*Assignment*: Each entry below must be written out exactly, with pictures left out.

=-=-=-=-=

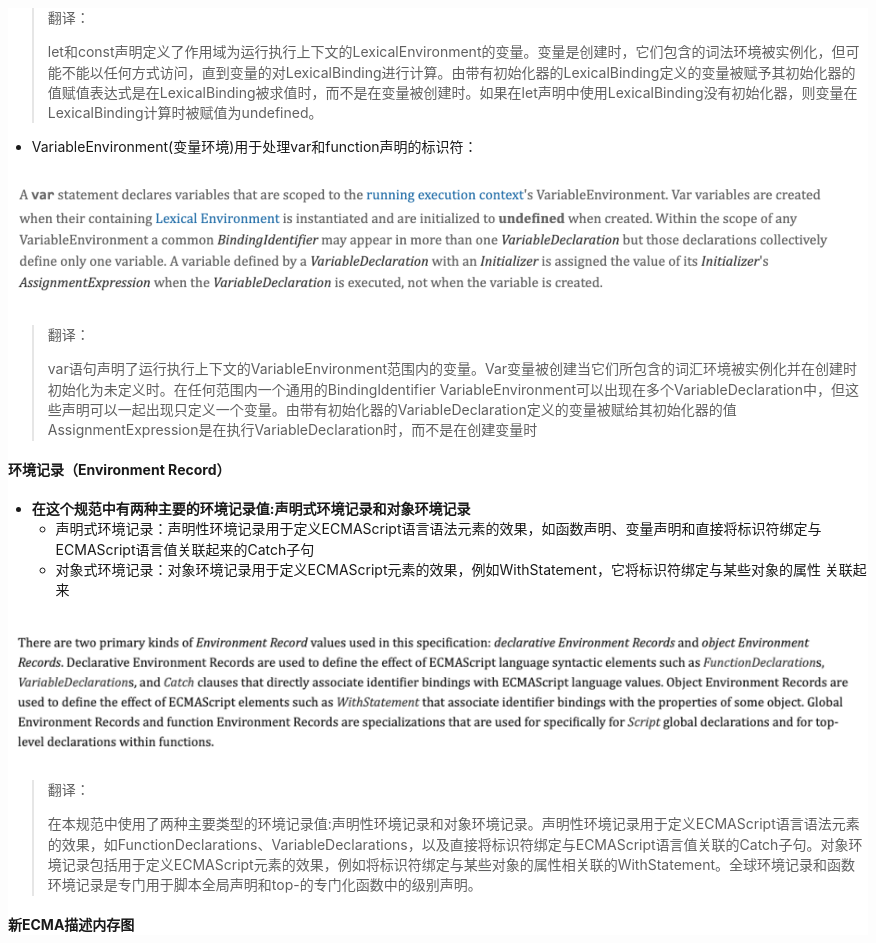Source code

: > 翻译：
>
> let和const声明定义了作用域为运行执行上下文的LexicalEnvironment的变量。变量是创建时，它们包含的词法环境被实例化，但可能不能以任何方式访问，直到变量的对LexicalBinding进行计算。由带有初始化器的LexicalBinding定义的变量被赋予其初始化器的值赋值表达式是在LexicalBinding被求值时，而不是在变量被创建时。如果在let声明中使用LexicalBinding没有初始化器，则变量在LexicalBinding计算时被赋值为undefined。

- VariableEnvironment(变量环境)用于处理var和function声明的标识符：

![image-20230126120814150](./JavaScript高级_image\image-20230126120814150.png)

> 翻译：
>
> var语句声明了运行执行上下文的VariableEnvironment范围内的变量。Var变量被创建当它们所包含的词汇环境被实例化并在创建时初始化为未定义时。在任何范围内一个通用的Bindingldentifier VariableEnvironment可以出现在多个VariableDeclaration中，但这些声明可以一起出现只定义一个变量。由带有初始化器的VariableDeclaration定义的变量被赋给其初始化器的值
> AssignmentExpression是在执行VariableDeclaration时，而不是在创建变量时

#### 环境记录（Environment Record）

- **在这个规范中有两种主要的环境记录值:声明式环境记录和对象环境记录**
  - 声明式环境记录：声明性环境记录用于定义ECMAScript语言语法元素的效果，如函数声明、变量声明和直接将标识符绑定与
    ECMAScript语言值关联起来的Catch子句
  - 对象式环境记录：对象环境记录用于定义ECMAScript元素的效果，例如WithStatement，它将标识符绑定与某些对象的属性
    关联起来

![image-20230126120900723](./JavaScript高级_image\image-20230126120900723.png)

> 翻译：
>
> 在本规范中使用了两种主要类型的环境记录值:声明性环境记录和对象环境记录。声明性环境记录用于定义ECMAScript语言语法元素的效果，如FunctionDeclarations、VariableDeclarations，以及直接将标识符绑定与ECMAScript语言值关联的Catch子句。对象环境记录包括用于定义ECMAScript元素的效果，例如将标识符绑定与某些对象的属性相关联的WithStatement。全球环境记录和函数环境记录是专门用于脚本全局声明和top-的专门化函数中的级别声明。

#### 新ECMA描述内存图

=-=-=-=-=

*Written response*:
Source code

: > 翻译：
>
> let和const声明定义了作用域为运行执行上下文的LexicalEnvironment的变量。变量是创建时，它们包含的词法环境被实例化，但可能不能以任何方式访问，直到变量的对LexicalBinding进行计算。由带有初始化器的LexicalBinding定义的变量被赋予其初始化器的值赋值表达式是在LexicalBinding被求值时，而不是在变量被创建时。如果在let声明中使用LexicalBinding没有初始化器，则变量在LexicalBinding计算时被赋值为undefined。

- VariableEnvironment(变量环境)用于处理var和function声明的标识符：

![image-20230126120814150](./JavaScript高级_image\image-20230126120814150.png)

> 翻译：
>
> var语句声明了运行执行上下文的VariableEnvironment范围内的变量。Var变量被创建当它们所包含的词汇环境被实例化并在创建时初始化为未定义时。在任何范围内一个通用的Bindingldentifier VariableEnvironment可以出现在多个VariableDeclaration中，但这些声明可以一起出现只定义一个变量。由带有初始化器的VariableDeclaration定义的变量被赋给其初始化器的值
> AssignmentExpression是在执行VariableDeclaration时，而不是在创建变量时

#### 环境记录（Environment Record）

- **在这个规范中有两种主要的环境记录值:声明式环境记录和对象环境记录**
  - 声明式环境记录：声明性环境记录用于定义ECMAScript语言语法元素的效果，如函数声明、变量声明和直接将标识符绑定与
    ECMAScript语言值关联起来的Catch子句
  - 对象式环境记录：对象环境记录用于定义ECMAScript元素的效果，例如WithStatement，它将标识符绑定与某些对象的属性
    关联起来

![image-20230126120900723](./JavaScript高级_image\image-20230126120900723.png)

> 翻译：
>
> 在本规范中使用了两种主要类型的环境记录值:声明性环境记录和对象环境记录。声明性环境记录用于定义ECMAScript语言语法元素的效果，如FunctionDeclarations、VariableDeclarations，以及直接将标识符绑定与ECMAScript语言值关联的Catch子句。对象环境记录包括用于定义ECMAScript元素的效果，例如将标识符绑定与某些对象的属性相关联的WithStatement。全球环境记录和函数环境记录是专门用于脚本全局声明和top-的专门化函数中的级别声明。

#### 新ECMA描述内存图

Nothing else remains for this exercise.